* THE PROBLEM *
Please copy every line of the records below word for word, leaving out the pictures.

* DATA FOR THIS TASK *
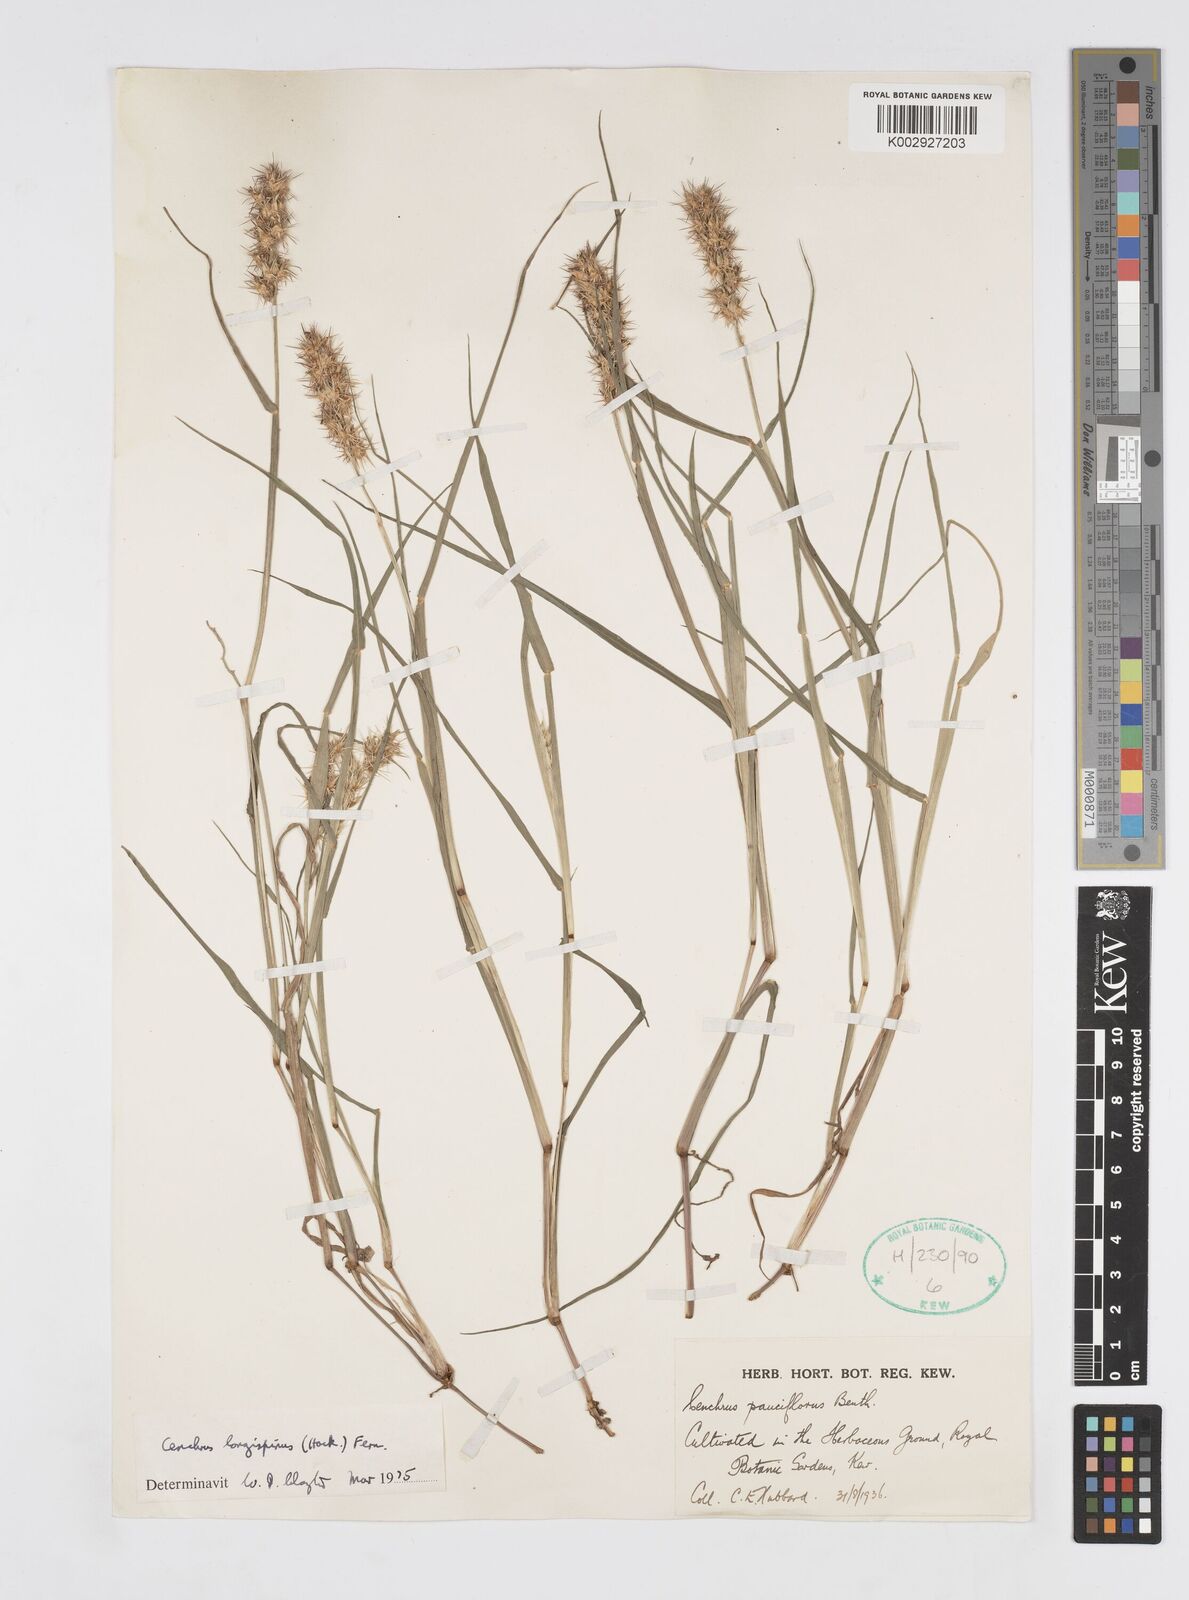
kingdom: Plantae
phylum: Tracheophyta
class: Liliopsida
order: Poales
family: Poaceae
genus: Cenchrus
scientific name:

* WRITTEN REPLY *
kingdom: Plantae
phylum: Tracheophyta
class: Liliopsida
order: Poales
family: Poaceae
genus: Cenchrus
scientific name:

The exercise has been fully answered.